Maybe, in other words, I’m not disordered at all. In fact, maybe none of us is disordered -- we’re just different. Some of us love chaos and change, and others value order and stability. Some of us thrive in settings where there are constant distractions, and others are much more productive when allowed to stay focused on a single task until its completed. Maybe the problem isn’t having a disorder, so much as it is the way the world tends to insist that there is only one way to be successful. Maybe I don’t need a diagnosis, just a willingness to acknowledge my weaknesses and stop feeling guilty about the need to make adjustments because of them. 

The world would be a better place if we all did that, in fact. As St. Paul says, there are many gifts, and the hand cannot say to the foot, “I don’t need you.”  A couple years ago, I asked an adult parishioner with autism to be cantor for the Easter Vigil. The vigil is a service we do only once a year, so the proper order isn’t ingrained in me like Sunday morning Eucharist, and I have a tendency to skip collects or forget that we were going to recite a psalm after an energetic skit telling the story of the Israelites crossing the Red Sea.  But order is very important to Michael, so that year he took on the role of reminding me what came next as the vigil progressed from story to story. The result was a lively, creative service that also moved in an orderly fashion, and it was far more wonderful than it would have been if it had been left to just one of us. 

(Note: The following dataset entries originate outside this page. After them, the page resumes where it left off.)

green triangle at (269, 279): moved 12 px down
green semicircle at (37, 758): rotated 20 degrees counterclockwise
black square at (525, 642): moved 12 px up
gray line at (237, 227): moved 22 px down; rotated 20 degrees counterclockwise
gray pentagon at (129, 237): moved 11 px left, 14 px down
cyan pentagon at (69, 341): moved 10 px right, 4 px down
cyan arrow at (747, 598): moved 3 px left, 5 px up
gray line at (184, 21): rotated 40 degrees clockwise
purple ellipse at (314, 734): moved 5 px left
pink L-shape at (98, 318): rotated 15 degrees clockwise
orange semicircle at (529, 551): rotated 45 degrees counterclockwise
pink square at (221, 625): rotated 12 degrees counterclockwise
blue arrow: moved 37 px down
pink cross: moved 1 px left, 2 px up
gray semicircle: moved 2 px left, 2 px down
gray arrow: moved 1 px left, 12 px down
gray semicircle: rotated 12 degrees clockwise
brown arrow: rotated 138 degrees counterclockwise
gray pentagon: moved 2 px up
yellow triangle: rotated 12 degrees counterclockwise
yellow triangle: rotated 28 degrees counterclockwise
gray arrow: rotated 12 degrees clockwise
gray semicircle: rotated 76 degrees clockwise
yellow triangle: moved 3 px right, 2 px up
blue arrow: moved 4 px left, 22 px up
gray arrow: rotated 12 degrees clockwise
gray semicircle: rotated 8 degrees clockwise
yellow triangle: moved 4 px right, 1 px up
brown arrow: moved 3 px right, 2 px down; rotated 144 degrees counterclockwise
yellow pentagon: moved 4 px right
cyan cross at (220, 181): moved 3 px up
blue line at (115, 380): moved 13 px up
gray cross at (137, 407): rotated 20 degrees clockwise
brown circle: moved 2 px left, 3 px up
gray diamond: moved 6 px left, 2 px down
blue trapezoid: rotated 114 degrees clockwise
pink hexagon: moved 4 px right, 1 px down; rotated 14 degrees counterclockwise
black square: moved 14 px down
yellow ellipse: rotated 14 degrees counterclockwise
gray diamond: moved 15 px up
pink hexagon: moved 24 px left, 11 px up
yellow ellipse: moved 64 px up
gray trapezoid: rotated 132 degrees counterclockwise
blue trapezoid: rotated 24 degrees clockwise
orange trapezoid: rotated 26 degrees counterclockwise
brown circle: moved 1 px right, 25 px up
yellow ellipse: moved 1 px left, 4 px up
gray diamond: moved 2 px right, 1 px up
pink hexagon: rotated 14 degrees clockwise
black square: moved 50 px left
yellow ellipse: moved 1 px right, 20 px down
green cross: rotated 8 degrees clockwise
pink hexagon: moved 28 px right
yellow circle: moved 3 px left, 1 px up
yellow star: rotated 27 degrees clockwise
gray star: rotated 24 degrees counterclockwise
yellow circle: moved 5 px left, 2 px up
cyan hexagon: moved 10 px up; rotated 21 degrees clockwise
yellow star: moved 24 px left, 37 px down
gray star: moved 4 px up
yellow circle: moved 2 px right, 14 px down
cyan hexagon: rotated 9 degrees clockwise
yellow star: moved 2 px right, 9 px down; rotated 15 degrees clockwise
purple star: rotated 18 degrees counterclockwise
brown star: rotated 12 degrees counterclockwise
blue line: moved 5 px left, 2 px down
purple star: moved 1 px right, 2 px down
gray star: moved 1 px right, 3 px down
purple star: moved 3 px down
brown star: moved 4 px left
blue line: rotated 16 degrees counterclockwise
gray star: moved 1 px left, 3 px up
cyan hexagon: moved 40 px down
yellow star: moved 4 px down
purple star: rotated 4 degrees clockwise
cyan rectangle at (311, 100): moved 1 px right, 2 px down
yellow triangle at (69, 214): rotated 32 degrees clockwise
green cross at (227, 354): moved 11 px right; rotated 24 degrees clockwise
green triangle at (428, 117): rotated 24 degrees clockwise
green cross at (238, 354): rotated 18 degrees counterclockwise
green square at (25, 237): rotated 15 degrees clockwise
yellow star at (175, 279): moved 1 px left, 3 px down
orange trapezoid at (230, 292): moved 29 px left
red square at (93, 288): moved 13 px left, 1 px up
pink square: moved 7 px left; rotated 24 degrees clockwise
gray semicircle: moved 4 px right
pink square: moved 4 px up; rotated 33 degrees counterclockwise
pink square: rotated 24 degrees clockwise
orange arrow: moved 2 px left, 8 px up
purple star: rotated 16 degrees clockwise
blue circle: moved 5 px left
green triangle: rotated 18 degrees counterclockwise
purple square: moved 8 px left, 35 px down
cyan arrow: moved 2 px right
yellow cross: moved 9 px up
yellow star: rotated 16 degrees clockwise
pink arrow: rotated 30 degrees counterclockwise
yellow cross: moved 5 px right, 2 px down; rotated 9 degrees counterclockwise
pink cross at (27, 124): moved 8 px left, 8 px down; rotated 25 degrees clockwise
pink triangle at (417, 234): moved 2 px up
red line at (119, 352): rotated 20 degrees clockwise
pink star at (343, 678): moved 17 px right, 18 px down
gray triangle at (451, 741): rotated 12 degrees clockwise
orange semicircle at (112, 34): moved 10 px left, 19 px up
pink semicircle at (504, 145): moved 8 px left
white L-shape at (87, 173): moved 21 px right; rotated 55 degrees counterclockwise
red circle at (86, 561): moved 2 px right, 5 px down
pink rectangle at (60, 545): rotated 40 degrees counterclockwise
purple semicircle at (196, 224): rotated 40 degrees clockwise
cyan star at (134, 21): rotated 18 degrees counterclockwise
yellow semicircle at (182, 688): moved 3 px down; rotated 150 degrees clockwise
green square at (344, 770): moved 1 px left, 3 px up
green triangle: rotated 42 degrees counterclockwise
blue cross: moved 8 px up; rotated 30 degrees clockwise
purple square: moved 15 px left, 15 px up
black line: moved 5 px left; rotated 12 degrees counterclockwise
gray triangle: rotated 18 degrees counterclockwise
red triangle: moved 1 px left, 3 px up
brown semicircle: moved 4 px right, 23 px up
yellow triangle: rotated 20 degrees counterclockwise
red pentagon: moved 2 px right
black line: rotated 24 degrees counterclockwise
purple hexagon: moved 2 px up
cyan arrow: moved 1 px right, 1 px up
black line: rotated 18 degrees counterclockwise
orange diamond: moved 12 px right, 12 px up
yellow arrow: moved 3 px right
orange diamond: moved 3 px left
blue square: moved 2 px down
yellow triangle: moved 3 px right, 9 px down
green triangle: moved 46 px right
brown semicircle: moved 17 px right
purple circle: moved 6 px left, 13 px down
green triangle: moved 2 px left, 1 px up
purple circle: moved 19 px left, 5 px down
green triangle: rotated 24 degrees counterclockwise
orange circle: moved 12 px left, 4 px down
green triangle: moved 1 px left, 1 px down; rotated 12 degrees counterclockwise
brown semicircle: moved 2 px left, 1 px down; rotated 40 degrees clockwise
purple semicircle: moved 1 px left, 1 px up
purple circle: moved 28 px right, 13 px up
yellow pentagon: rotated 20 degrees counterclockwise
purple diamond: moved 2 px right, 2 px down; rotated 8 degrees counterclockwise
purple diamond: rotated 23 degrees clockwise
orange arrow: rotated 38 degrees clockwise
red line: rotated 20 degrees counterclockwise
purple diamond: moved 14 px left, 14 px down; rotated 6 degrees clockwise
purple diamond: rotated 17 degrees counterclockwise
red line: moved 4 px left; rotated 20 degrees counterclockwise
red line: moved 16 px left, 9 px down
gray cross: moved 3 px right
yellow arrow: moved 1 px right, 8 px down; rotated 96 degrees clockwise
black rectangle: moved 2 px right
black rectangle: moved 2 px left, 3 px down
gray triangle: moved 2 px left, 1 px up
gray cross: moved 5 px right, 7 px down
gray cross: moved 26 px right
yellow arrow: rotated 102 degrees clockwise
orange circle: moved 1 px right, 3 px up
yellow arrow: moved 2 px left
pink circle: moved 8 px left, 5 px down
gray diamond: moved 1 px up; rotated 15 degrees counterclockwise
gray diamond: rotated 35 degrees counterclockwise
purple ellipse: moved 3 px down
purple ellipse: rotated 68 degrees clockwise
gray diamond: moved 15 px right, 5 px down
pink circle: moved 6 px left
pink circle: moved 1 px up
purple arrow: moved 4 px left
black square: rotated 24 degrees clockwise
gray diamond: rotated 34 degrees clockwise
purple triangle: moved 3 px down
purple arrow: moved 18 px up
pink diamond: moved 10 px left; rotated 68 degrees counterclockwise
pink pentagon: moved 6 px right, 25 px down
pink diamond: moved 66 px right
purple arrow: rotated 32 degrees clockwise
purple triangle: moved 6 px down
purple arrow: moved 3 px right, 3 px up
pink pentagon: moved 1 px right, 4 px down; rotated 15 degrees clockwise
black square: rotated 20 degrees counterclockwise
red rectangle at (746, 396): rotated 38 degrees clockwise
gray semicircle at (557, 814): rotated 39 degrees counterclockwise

Maybe my attention issues are worse then most people’s, or maybe not. Either way, I know how to adapt, and I’m going to work on feeling less guilty when I do so. I hope you’ll do the same thing, because all of us are made in the image of God, and we are all so much more than the sum of our weaknesses. I may not be the person you want organizing rehearsals, sending out reminders, and labeling costumes as the church school prepares for the Christmas Pageant, but I am totally the person you want in charge of a half dozen sugar-hyped “sheep” and a Mary talking nonstop in excitement, while Joseph’s mom is on the phone to tell you that he has a fever of 102F and can’t come. Chaos is my natural element, and that can be a good thing.